## EXERCISE A
In the listing, from its first line up to and including the line containing "## Table of Contents", rename "Subdirectories" to "Subfolders" and reproduce those lines with all else unchanged. Omit the pictures from your answer.

## SELECTED EXTRACT
[Start of section]
Mueller Team Makes Debut in Manafort Trial: Trump Legal Update
(Bloomberg) -- President Donald Trump continued to rage over Robert Mueller even as the special counsel’s team took center stage in a Virginia courtroom, painting Trump’s former campaign manager Paul Manafort as not just a big spender but a tax cheat and liar who deceived banks to get loans to fund a life of luxury.
While the judge sought to rein in prosecutors’ descriptions of Manafort’s spending habits, they still managed to regale the jury with tales of a $15,000 ostrich jacket and $2.2 million spent in home-entertainment systems. Manafort’s bookkeeper and accountant testified, backing up the case that he lied to the Internal Revenue Service and banks, leaving the defense to argue he wouldn’t have kept so much evidence around if he was trying to break the law.
These hazy days of August aren’t for the lazy in Trump’s legal world.
Manafort’s Speedy Justice
The pace of Manafort’s tax- and bank-fraud trial is blistering, with U.S. District Judge T.S. Ellis III forcing prosecutors to race through evidence and cutting them off when they spend too long on a topic. “The more I can do to shorten this thing the better,” Ellis told prosecutors. “Then you get to go home and I get to go home.” The prosecutors obliged, calling at least 12 witnesses in the first week, and still managing to tell the jury about Manafort’s extravagant lifestyle. One of Manafort’s accountants testified that her firm agreed to falsify his tax returns because he couldn’t afford the taxes. Prosecutors also elicited testimony from his bookkeeper and another accountant that supported charges Manafort lied on his taxes and bank-loan applications.
[End of section]
## EXERCISE B
According to the Manafort trial report, how many witnesses did prosecutors call in the first week?

## DATASET EXCERPTS
[Start of section]
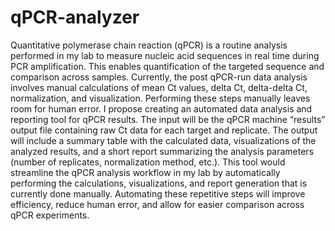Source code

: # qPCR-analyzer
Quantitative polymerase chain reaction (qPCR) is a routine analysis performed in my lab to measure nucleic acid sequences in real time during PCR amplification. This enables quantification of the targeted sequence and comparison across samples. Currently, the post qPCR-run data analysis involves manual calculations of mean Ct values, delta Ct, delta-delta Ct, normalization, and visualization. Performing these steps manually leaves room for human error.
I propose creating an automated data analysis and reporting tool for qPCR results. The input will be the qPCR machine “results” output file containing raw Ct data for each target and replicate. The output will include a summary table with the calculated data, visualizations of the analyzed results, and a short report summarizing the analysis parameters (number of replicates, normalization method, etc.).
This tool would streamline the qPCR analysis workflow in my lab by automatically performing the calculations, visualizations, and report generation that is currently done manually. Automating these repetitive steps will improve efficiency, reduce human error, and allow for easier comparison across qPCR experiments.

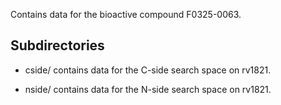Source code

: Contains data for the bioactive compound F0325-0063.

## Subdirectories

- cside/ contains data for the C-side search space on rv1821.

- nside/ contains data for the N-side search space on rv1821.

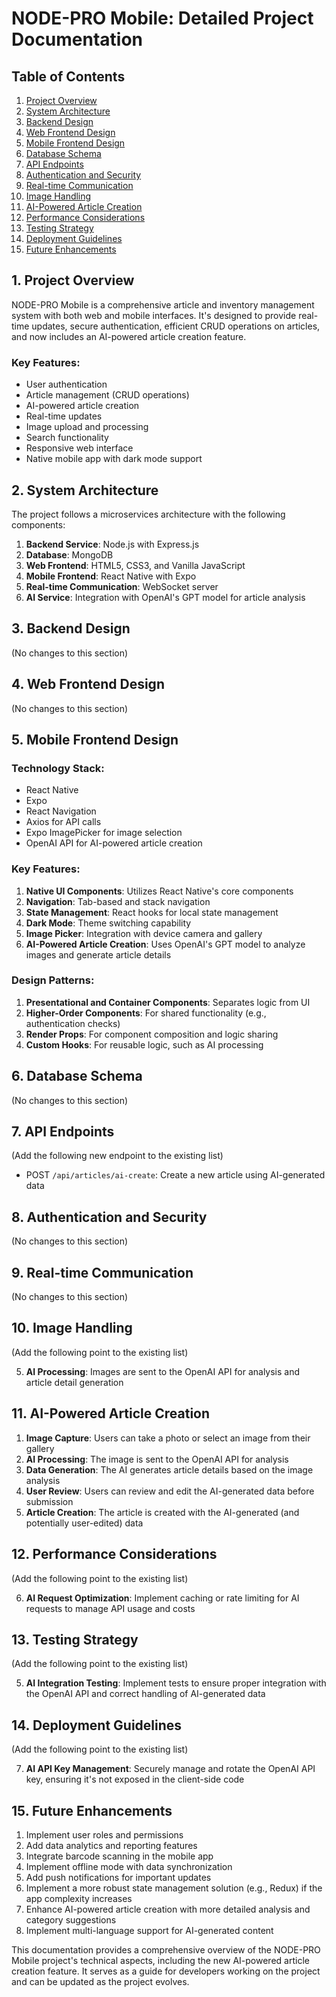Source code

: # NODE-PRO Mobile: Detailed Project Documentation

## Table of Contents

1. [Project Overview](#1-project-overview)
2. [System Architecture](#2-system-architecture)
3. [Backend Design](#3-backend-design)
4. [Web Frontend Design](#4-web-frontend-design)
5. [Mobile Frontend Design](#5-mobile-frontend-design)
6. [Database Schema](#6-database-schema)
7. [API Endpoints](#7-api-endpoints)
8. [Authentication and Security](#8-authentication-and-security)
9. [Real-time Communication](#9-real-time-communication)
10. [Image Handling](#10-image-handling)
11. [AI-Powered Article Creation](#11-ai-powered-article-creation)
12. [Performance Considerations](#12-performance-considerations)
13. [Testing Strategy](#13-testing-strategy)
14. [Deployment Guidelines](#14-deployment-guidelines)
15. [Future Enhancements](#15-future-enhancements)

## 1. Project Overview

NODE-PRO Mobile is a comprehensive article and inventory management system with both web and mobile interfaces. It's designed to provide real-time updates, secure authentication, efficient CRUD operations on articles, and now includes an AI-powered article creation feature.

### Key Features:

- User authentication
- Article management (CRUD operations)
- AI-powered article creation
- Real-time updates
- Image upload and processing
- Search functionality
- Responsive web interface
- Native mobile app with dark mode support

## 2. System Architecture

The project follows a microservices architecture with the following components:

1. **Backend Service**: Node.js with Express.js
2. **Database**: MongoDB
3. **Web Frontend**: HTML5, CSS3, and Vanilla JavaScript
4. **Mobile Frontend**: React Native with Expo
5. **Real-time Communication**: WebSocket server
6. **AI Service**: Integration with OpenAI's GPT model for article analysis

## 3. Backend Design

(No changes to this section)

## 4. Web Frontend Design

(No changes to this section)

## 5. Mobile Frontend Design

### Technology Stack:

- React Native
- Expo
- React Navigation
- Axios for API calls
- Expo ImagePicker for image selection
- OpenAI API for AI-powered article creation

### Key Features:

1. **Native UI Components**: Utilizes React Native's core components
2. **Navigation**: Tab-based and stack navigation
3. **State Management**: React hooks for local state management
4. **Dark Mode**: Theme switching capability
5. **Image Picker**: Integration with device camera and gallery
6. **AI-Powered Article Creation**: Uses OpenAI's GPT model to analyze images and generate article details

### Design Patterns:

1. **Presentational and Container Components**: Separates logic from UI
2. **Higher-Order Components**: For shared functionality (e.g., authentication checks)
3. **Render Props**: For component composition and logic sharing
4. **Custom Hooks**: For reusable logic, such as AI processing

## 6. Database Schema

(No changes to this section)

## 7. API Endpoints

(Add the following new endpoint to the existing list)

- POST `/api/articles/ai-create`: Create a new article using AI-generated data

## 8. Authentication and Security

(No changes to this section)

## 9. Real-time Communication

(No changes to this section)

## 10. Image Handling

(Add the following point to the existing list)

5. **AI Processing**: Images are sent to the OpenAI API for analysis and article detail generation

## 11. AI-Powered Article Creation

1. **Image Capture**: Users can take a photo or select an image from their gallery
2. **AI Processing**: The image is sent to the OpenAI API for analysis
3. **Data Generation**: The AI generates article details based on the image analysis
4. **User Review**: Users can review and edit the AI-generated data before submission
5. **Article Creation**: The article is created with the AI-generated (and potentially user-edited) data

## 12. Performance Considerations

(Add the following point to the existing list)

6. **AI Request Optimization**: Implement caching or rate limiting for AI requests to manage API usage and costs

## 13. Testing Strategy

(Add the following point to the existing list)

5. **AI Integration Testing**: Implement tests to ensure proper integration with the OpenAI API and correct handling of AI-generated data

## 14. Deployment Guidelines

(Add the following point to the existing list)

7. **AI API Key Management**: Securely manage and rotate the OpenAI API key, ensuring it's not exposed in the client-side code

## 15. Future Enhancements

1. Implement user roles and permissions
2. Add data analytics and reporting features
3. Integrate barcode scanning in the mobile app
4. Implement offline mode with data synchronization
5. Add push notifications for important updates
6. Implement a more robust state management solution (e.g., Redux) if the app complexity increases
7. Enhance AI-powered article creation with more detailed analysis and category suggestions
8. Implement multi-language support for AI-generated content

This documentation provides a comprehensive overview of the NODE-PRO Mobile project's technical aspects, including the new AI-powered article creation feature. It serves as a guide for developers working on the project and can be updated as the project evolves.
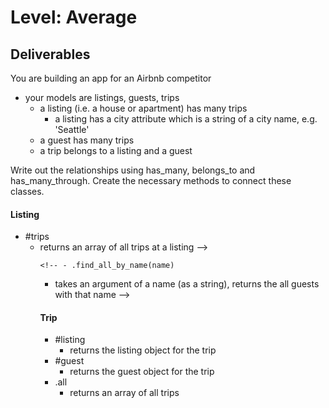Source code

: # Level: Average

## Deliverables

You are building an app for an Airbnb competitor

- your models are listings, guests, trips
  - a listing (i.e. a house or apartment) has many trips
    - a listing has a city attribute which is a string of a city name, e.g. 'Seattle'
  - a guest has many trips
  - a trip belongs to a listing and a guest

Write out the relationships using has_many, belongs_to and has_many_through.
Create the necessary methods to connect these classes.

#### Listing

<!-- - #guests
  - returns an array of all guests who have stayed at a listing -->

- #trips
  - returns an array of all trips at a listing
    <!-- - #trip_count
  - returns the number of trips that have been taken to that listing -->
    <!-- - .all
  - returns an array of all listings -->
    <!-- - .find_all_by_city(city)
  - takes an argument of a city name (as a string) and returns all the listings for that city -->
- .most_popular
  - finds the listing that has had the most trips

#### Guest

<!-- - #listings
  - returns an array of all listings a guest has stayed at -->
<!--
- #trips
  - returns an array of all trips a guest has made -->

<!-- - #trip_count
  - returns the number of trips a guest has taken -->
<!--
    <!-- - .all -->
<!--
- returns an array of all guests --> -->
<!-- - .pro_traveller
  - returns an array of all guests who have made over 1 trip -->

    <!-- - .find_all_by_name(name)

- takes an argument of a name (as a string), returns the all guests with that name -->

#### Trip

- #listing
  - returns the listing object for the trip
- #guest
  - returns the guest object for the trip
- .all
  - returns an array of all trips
[End of section]
## EXERCISE RESPONSE A
Source code

: # qPCR-analyzer
Quantitative polymerase chain reaction (qPCR) is a routine analysis performed in my lab to measure nucleic acid sequences in real time during PCR amplification. This enables quantification of the targeted sequence and comparison across samples. Currently, the post qPCR-run data analysis involves manual calculations of mean Ct values, delta Ct, delta-delta Ct, normalization, and visualization. Performing these steps manually leaves room for human error.
I propose creating an automated data analysis and reporting tool for qPCR results. The input will be the qPCR machine “results” output file containing raw Ct data for each target and replicate. The output will include a summary table with the calculated data, visualizations of the analyzed results, and a short report summarizing the analysis parameters (number of replicates, normalization method, etc.).
This tool would streamline the qPCR analysis workflow in my lab by automatically performing the calculations, visualizations, and report generation that is currently done manually. Automating these repetitive steps will improve efficiency, reduce human error, and allow for easier comparison across qPCR experiments.

Source code

: Contains data for the bioactive compound F0325-0063.

## Subfolders

- cside/ contains data for the C-side search space on rv1821.

- nside/ contains data for the N-side search space on rv1821.

Source code

: # NODE-PRO Mobile: Detailed Project Documentation

## Table of Contents

## EXERCISE RESPONSE B
At least 12.